He was everything a girl could have ever wanted. Smart, handsome, a steady job, well-dressed, and French, Pierre met all of my requirements for boyfriend material. Our relationship — which lasted a little over a year — began when I was studying in Paris during my junior year abroad. I was lonely and depressed from a series of romantic failures and friendships gone awry, and he was getting over a broken heart. We met in a Parisian café on a cold March night and instantly hit it off. It was just like something out of a cheesy romantic comedy.
Except for the fact that Pierre was 30 years older than me.
I met him right after turning 21; he was 51. While some might be put off by the fact that he could have easily been my father, I have to say that Pierre looked a lot younger than he really was. Without one gray hair on his head, relatively minimal wrinkles, and absolutely no sunspots, he could have passed for a man in his early 40s. Not to mention that he was incredibly sexy in a George-Clooney-cum-Colin-Firth way.
Many people must have thought that our relationship was purely superficial, that I was exploiting him for the benefits that come with age, and that he was nursing a midlife crisis with a naïve college student. But, honestly, it was probably the least superficial romantic experience I’d ever had in my life. Until then, I had only known empty conversations over beer at run-down dive bars; awkward text message exchanges that would always end when I sent something sounding too eager; or, even more common, starting a “casual thing” with someone that would entail “hanging out” once a week — an event that would induce an overwhelming sense of loneliness that only seemed to be magnified by the act of sleeping with someone who didn’t give a shit about me.
In a way, Pierre, with all of his 51 years, taught me what it felt like to be in a real, functioning, and healthy relationship. After striking up a conversation with him that night in the café, we ended up talking for what seemed like hours. One thing naturally led to another, and next thing I know we were kissing each other goodnight. I saw him the next day. And the next. And the next. Two weeks following that, he brought me to Rome on a business trip. We never officially became a couple, but the effects of the pasta, wine, and all of Rome’s glorified romanticism never wore off from that moment on.
And we did things that all normal couples did. We went out to dinner, watched movies, texted each other all day long, and, of course, had great sex, especially in the beginning of the relationship. Sometimes we’d bicker over petty things; oftentimes I’d get annoyed with certain habits of his, and he never got used to the fact that I insisted on setting an alarm clock during the weekend. Albeit with a 30-year age difference, we would have probably been a regular, boring couple.
Like any other college girl, I talked about Pierre every chance I could with friends and classmates. Most of them were disgusted; others were intrigued. Some were even jealous. I was, after all, dating an attractive older French man. After a few months passed by, I was brave enough to introduce Pierre to some girlfriends.

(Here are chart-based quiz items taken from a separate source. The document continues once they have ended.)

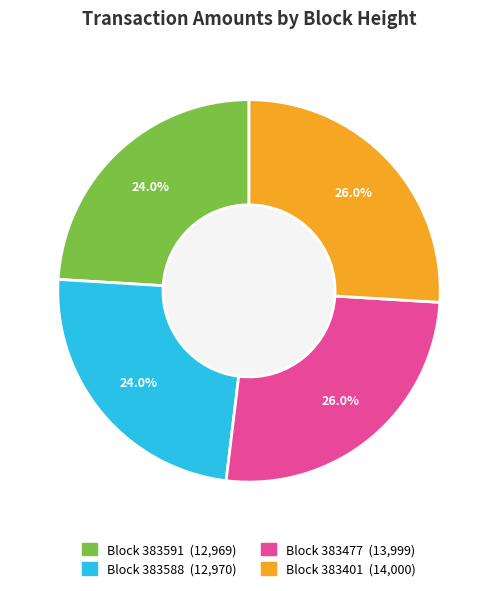

Is there any slice that represents more than half of the pie?

No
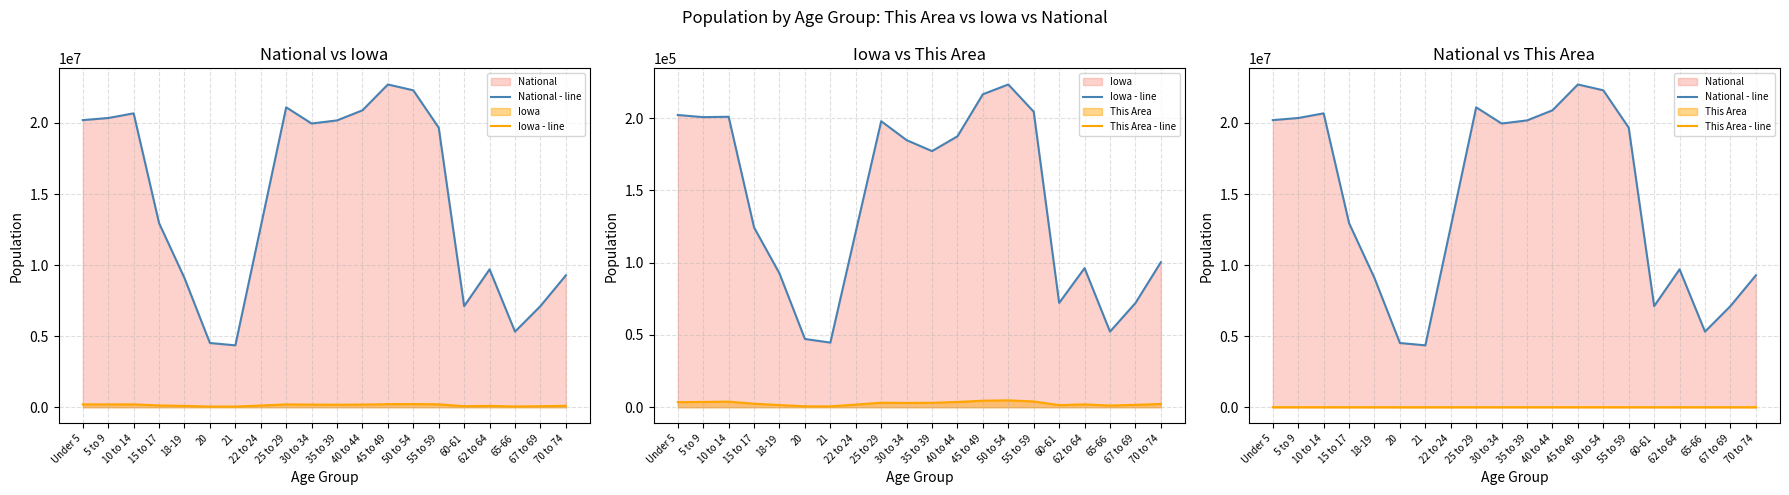

Reading left to right, transcribe all the data shown in this chart.

National - line: Under 5=20201362	5 to 9=20348657	10 to 14=20677194	15 to 17=12954254	18-19=9086089	20=4519129	21=4354294	22 to 24=12712576	25 to 29=21101849	30 to 34=19962099	35 to 39=20179642	40 to 44=20890964	45 to 49=22708591	50 to 54=22298125	55 to 59=19664805	60-61=7113727	62 to 64=9704197	65-66=5319902	67 to 69=7115361	70 to 74=9278166
Iowa - line: Under 5=202123	5 to 9=200646	10 to 14=200904	15 to 17=124320	18-19=92517	20=47227	21=44695	22 to 24=121428	25 to 29=197843	30 to 34=184740	35 to 39=177148	40 to 44=187400	45 to 49=216482	50 to 54=223244	55 to 59=204393	60-61=72152	62 to 64=96205	65-66=52304	67 to 69=72061	70 to 74=100291
This Area - line: Under 5=3519	5 to 9=3669	10 to 14=3877	15 to 17=2441	18-19=1501	20=635	21=584	22 to 24=1815	25 to 29=3134	30 to 34=3008	35 to 39=3084	40 to 44=3648	45 to 49=4516	50 to 54=4759	55 to 59=3988	60-61=1455	62 to 64=1975	65-66=1171	67 to 69=1636	70 to 74=2263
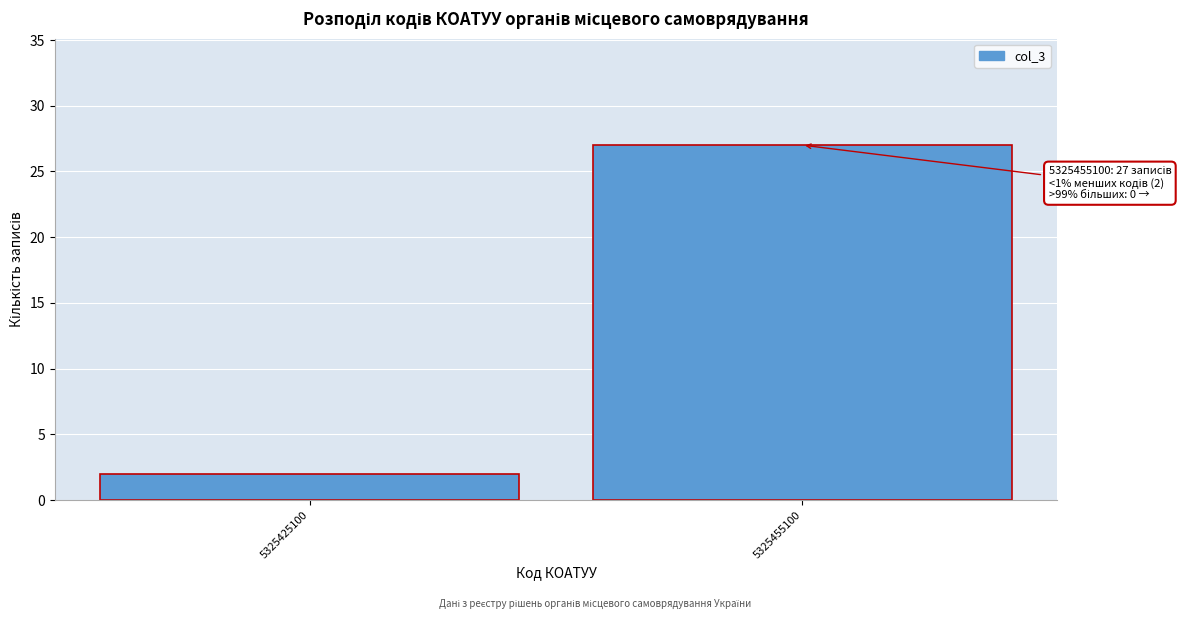

Reading left to right, transcribe all the data shown in this chart.

2	27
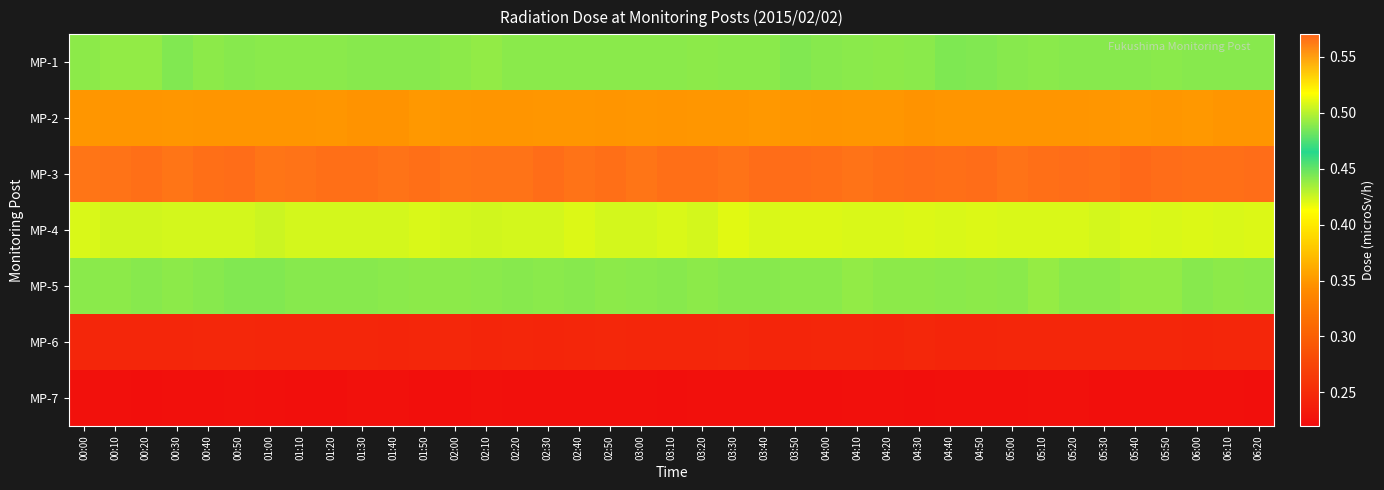

At which category does the chart reach its peak across all series?

05:40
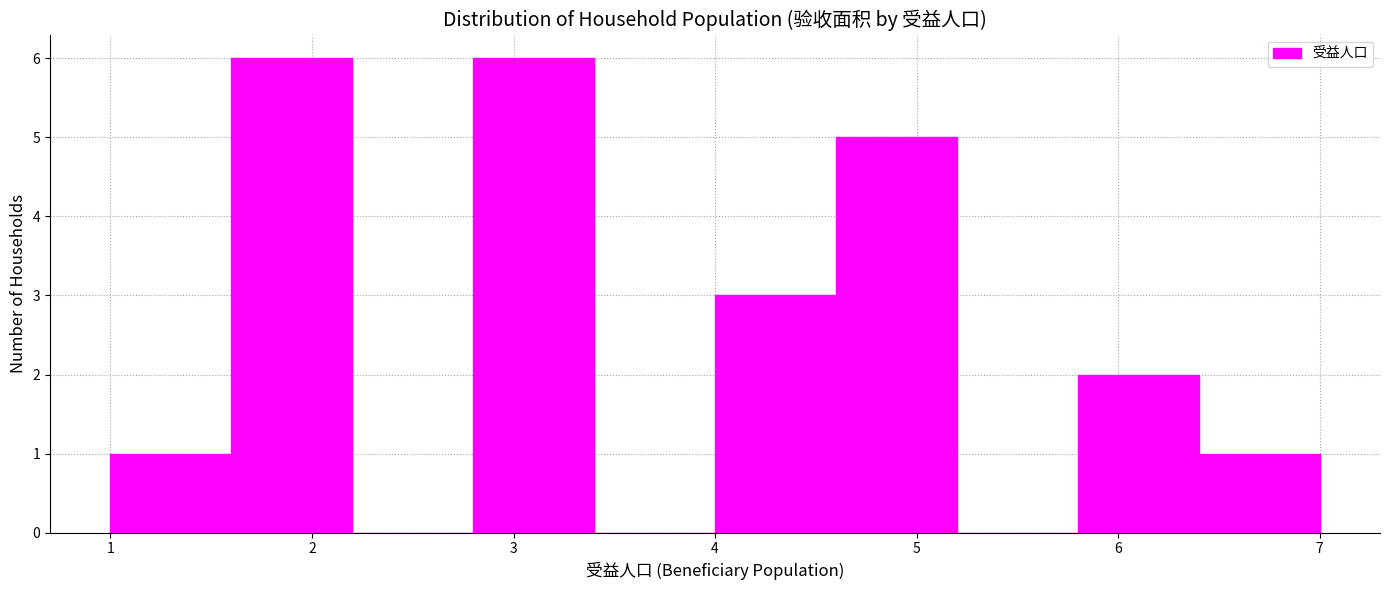

Reading left to right, list every bar in this chart as the range it spans on the x-axis followed by its height. The values are not printed on the chart, so give them approximately, as read against the axis.

1.0 to 1.6: 1
1.6 to 2.2: 6
2.2 to 2.8: 0
2.8 to 3.4: 6
3.4 to 4.0: 0
4.0 to 4.6: 3
4.6 to 5.2: 5
5.2 to 5.8: 0
5.8 to 6.4: 2
6.4 to 7.0: 1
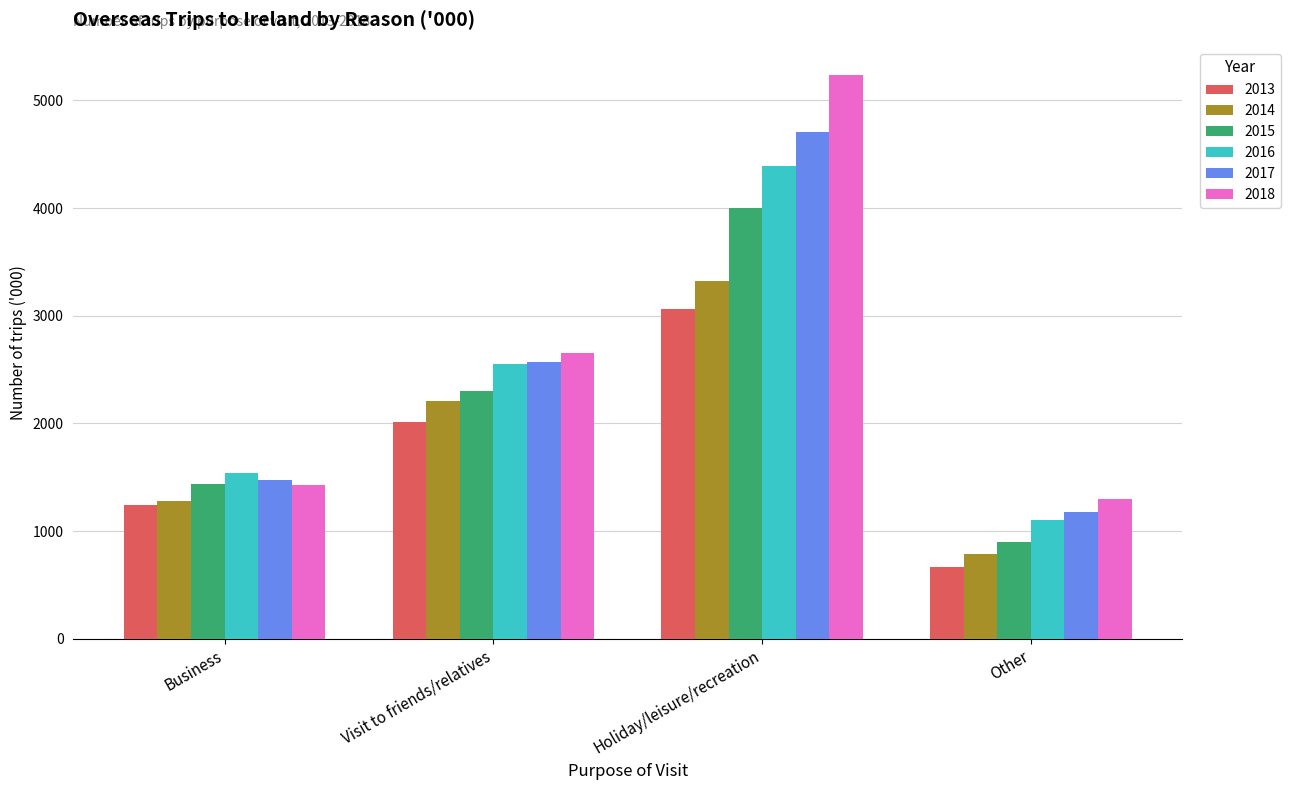

What is the difference between the maximum and minimum values in the 2017 series?

3532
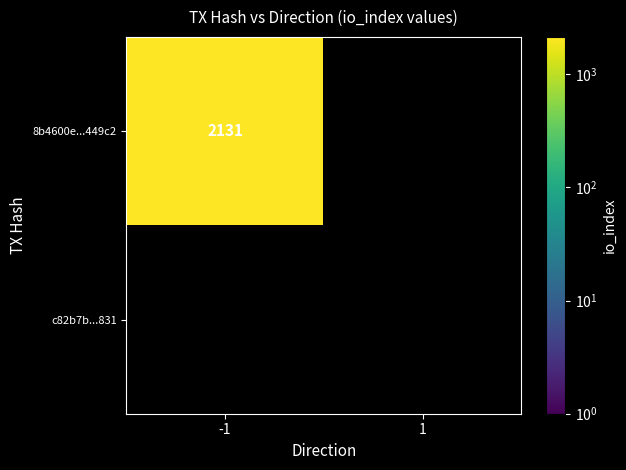

The 8b4600e789eda3b7479b4e4ee9fdac1f89449c2 series shows -1287 at 1. True or false?

False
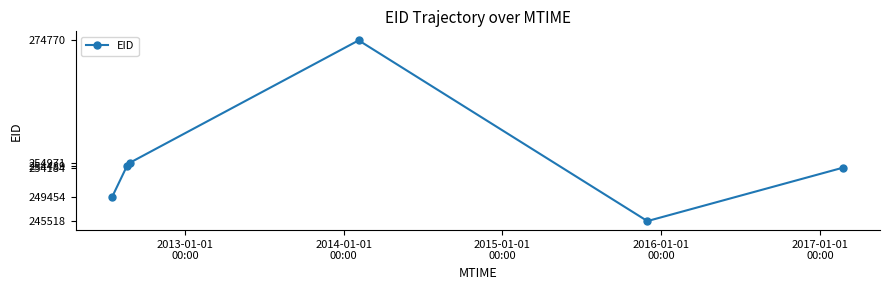

How many lines are shown in the chart?

1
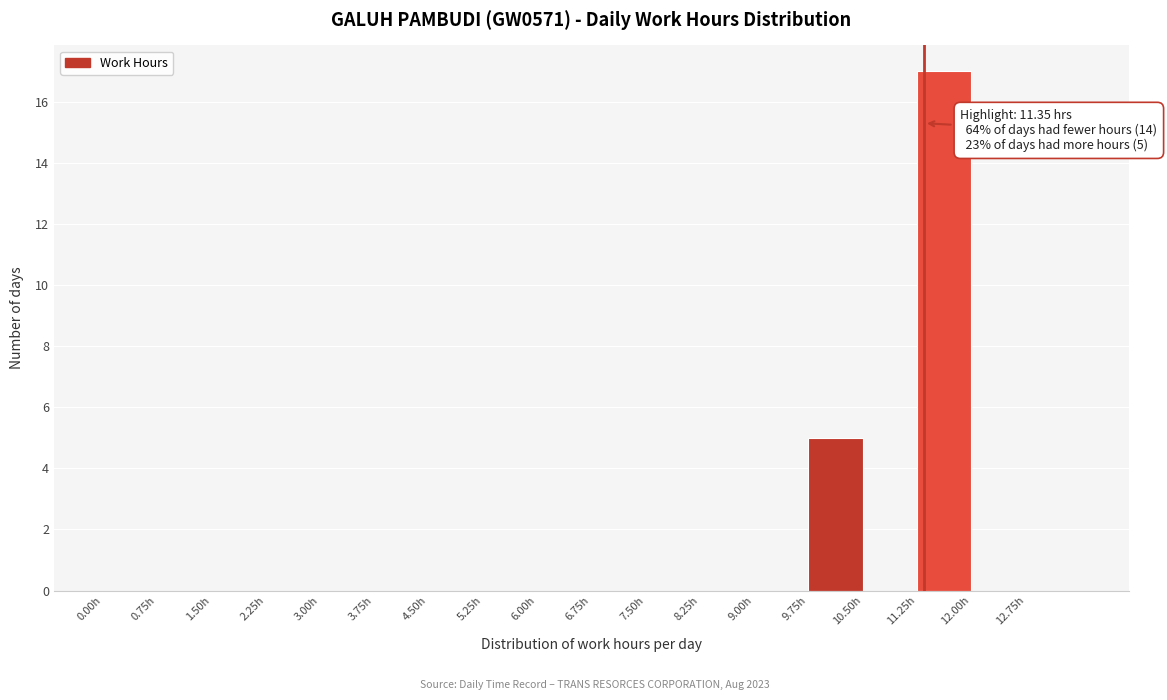

Over which range of the x-axis is the bar tallest?

11.25 to 12.00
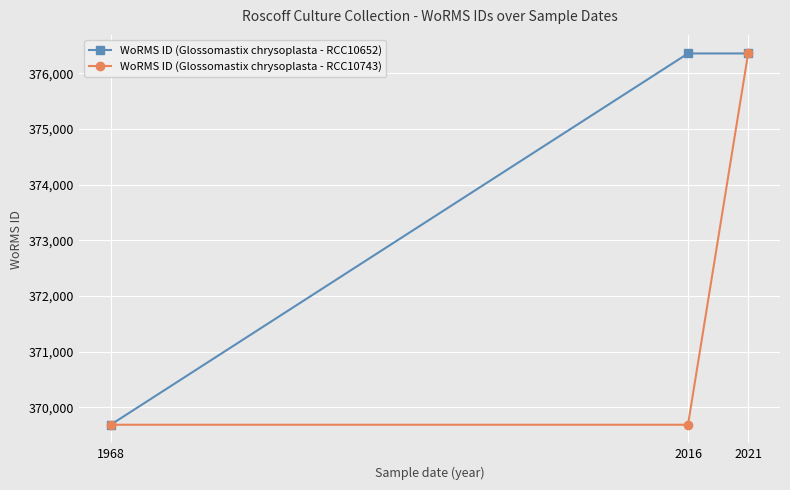

At how many categories does at least one series exceed 373841?

2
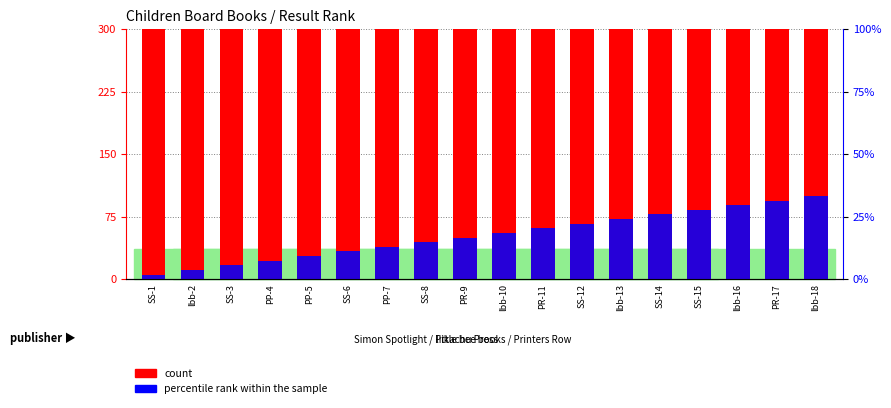

What is the value of the percentile rank within the sample bar at the 7th from the left?

38.9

There was one instance when he came to say hello to a group of them on the street. They all shyly introduced themselves, as if they were in an intimidating interview. There was another time when we invited my American friend Becca over for dinner at his house; I can’t help but laugh thinking about how impressed she was by his “domesticity.” She had never seen a “real” man’s home where the dishes were done, clothes were folded, and tasteful art was hung on the walls.
My peers aside, our relationship posed some challenges for Pierre as well. When I met him, he had recently separated from his now ex-wife and she wasn’t pleased to learn that he was seeing a much younger woman. Once we were having lunch in a restaurant next to his office, and we ran into two women he knew from work. Upon recognizing Pierre, they approached our table and awkwardly stopped to glance me over. They quickly chatted with him and smiled at me, but the iciness in their voices said everything.
Plenty of people disapprovingly looked at us holding hands in restaurants, on the street, or in the metro. Women gawked at me with disdain, assuming that Pierre was married and that I was his younger mistress or a professional escort. One day, Pierre’s son, who was a mere one year younger than me (and to whom we didn’t want to disclose our relationship), accidentally found my passport stashed away on a shelf in his father’s house when he went to pick something up. He called his father completely hysterical, outraged by the fact that he was seeing someone who was practically his age.
I eventually had to come back to the United States to finish my senior year of college, and Pierre and I began to drift away from one another. Skype, text messaging, and e-mails weren’t the same as waking up to one another or having the smell of his cologne linger on my clothes.
As was the case before Pierre, I returned to encounters and misunderstandings with more age-appropriate men. After all of the boring dinners and trivial coffee dates, I’d always think about Pierre and the way his wrinkles would be magnified when he smiled, and how he’d make me laugh with his jokes about the “problems of my generation.” Ultimately I don’t regret dating somebody who will be an old man when I’m still relatively young in my 30s and 40s. Who knows? Maybe I’ll be in the same situation when I’m 50 or 60 years old. After all, it was Audrey Hepburn who once said, “And the beauty of a woman, with passing years, only grows!”